Luce Fellows
Tuesday, March 3, 2015

Duke Divinity School Professors J. Kameron Carter and Xi Lian have been named Henry Luce III Fellows in Theology for 2015-16. The two were selected for a year-long fellowship to conduct creative and innovative theological research.

Carter, associate professor of theology and black church studies, and Lian, professor of world Christianity, were among the six scholars chosen by the Association of Theological Schools (ATS) in the United States and Canada and The Henry Luce Foundation, Inc.

The Henry Luce III Fellows in Theology program funds research that contributes to theological inquiry and provides leadership in theological scholarship. It emphasizes the interdisciplinary character of theological scholarship and education, and addresses the needs of the academy, faith communities, and society. Fellows present their findings at an annual conference, and in scholarly and popular journals.

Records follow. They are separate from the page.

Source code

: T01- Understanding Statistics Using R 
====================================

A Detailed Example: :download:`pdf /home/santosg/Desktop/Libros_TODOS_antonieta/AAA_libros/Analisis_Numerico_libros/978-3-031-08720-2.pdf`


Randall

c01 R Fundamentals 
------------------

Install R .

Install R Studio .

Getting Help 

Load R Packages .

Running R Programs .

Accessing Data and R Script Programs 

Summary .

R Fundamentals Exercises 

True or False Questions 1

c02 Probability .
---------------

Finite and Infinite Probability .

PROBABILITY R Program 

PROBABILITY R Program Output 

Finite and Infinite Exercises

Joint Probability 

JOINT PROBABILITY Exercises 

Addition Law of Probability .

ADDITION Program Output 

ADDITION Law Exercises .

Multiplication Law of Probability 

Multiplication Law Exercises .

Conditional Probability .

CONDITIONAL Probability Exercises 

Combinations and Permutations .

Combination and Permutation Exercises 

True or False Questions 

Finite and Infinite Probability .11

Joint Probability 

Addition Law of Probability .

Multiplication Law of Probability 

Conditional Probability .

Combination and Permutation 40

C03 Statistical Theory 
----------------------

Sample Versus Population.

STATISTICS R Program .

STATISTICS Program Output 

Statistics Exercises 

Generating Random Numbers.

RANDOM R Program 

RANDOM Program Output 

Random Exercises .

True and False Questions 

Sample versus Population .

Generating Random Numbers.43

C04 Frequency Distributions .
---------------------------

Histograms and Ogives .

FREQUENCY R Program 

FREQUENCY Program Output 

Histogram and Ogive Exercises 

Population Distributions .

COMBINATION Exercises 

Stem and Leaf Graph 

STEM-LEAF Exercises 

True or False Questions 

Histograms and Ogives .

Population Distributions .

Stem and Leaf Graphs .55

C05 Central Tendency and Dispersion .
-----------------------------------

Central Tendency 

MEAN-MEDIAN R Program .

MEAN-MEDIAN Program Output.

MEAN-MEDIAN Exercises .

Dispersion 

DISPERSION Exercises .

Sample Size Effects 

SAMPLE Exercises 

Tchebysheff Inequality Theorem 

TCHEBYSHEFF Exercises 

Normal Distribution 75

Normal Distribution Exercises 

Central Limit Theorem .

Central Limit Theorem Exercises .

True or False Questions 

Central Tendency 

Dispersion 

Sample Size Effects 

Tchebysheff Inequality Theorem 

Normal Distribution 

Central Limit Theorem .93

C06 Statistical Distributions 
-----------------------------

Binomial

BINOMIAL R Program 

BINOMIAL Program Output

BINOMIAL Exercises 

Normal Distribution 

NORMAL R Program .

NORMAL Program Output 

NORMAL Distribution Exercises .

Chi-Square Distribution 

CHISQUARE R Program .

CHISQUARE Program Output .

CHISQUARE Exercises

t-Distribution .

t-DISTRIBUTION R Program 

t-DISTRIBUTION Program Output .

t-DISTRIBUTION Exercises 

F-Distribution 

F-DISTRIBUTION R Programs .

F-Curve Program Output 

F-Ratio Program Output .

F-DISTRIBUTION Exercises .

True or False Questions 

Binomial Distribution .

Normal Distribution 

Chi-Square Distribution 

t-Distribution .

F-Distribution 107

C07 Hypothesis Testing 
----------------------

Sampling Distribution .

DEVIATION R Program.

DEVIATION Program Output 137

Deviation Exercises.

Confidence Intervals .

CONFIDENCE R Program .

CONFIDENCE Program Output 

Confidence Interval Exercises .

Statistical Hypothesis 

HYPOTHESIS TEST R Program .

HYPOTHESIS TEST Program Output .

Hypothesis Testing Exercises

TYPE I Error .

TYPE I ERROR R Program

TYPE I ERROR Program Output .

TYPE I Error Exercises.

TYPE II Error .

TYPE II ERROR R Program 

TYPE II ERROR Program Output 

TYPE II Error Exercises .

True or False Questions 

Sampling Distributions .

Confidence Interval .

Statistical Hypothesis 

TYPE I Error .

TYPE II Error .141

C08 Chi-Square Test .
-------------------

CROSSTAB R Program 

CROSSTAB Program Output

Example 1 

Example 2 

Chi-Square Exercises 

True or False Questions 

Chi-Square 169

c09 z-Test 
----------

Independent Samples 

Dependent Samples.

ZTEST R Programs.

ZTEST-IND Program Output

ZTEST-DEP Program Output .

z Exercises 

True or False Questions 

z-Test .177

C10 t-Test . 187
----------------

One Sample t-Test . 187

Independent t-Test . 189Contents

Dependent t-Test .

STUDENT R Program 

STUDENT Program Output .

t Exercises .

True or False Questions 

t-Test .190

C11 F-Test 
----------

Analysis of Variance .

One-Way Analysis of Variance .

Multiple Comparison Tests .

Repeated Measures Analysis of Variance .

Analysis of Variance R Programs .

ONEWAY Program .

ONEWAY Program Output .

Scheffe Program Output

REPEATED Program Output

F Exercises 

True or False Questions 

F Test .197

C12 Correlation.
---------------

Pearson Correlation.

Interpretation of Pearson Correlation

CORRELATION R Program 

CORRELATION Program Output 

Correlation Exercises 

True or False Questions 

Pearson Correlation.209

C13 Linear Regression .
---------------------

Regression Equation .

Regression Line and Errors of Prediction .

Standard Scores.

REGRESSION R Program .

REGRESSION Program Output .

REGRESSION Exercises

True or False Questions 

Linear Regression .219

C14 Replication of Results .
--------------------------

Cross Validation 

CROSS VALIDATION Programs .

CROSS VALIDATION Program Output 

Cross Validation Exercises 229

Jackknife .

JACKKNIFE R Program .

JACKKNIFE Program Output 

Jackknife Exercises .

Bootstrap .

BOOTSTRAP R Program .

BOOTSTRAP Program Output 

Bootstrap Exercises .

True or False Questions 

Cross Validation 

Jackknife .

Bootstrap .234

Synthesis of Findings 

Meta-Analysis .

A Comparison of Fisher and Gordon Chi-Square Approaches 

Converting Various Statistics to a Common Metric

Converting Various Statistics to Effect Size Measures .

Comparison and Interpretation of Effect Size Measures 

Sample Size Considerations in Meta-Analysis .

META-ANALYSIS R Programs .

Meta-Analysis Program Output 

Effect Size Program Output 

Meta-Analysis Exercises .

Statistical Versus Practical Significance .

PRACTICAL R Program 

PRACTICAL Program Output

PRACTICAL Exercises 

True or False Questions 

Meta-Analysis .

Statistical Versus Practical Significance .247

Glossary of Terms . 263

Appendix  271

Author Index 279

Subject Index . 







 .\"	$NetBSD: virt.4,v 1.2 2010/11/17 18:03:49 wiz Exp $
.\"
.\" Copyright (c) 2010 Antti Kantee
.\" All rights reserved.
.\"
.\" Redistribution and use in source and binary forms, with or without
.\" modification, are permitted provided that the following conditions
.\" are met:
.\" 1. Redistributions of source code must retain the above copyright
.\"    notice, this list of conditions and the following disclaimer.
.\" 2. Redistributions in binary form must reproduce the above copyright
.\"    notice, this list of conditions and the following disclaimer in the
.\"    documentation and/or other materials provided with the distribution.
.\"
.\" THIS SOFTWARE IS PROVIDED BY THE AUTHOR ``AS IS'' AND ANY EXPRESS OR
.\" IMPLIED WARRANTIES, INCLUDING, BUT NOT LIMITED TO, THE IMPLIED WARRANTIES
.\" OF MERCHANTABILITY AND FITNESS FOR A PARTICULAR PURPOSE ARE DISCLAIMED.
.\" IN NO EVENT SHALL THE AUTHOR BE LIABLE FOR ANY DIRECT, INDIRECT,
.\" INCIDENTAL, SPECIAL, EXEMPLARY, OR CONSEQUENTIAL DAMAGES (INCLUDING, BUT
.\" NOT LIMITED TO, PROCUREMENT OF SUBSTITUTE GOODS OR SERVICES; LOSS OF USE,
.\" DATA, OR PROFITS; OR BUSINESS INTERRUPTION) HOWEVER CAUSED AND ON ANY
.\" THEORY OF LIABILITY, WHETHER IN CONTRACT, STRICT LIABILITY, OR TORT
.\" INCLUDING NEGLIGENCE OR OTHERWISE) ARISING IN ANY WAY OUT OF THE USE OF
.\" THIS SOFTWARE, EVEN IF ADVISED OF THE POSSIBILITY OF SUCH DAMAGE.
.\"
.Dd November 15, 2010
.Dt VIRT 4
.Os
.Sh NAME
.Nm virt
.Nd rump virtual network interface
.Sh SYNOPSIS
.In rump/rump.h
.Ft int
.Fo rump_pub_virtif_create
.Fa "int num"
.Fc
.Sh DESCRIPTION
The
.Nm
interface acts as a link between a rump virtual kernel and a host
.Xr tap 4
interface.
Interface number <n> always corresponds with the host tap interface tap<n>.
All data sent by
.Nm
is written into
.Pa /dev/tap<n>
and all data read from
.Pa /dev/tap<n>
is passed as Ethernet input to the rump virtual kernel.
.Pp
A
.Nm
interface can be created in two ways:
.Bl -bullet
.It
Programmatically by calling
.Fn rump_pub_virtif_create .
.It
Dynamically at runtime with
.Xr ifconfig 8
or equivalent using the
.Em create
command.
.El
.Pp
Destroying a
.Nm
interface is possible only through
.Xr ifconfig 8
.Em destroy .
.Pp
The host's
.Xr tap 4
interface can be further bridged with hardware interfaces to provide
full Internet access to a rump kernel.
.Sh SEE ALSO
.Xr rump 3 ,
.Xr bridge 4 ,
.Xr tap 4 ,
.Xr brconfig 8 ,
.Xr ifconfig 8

During the fellowship, Carter will research Christianity’s “postracial blues” in a project exploring the new terms of entanglement between race and theology, terms made most visible recently in connection with current events of racial violence and injustice. The hashtag #BlackLivesMatter registers the precarity of black and brown life under current postracial conditions. Carter will analyze what the postracial is and diagnose its relationship to church and theology in the interest of extricating the church from postracial thinking. His project also aims to articulate new possibilities of sociability, of non-exclusionary life together, modes of gathering, belonging and being with each other that disrupt both Christianity’s and modern society’s postracial thinking, which has recirculated racial hierarchies through postracial denial and practices of division.

Meanwhile, Lian’s project will be to produce a critical biography of Lin Zhao (1932–1968), a Dietrich Bonhoeffer-like figure in Chinese Christianity whose faith led her to publicly oppose what she called the slavery of Chinese communism during the most radical phase of Mao’s rule. Incarcerated as a political dissident, Lin produced numerous prison writings (essays, poems, letters, and a play) against communist rule that were often written in her own blood and while chained. She was repeatedly tortured and executed in 1968 at the height of the Cultural Revolution.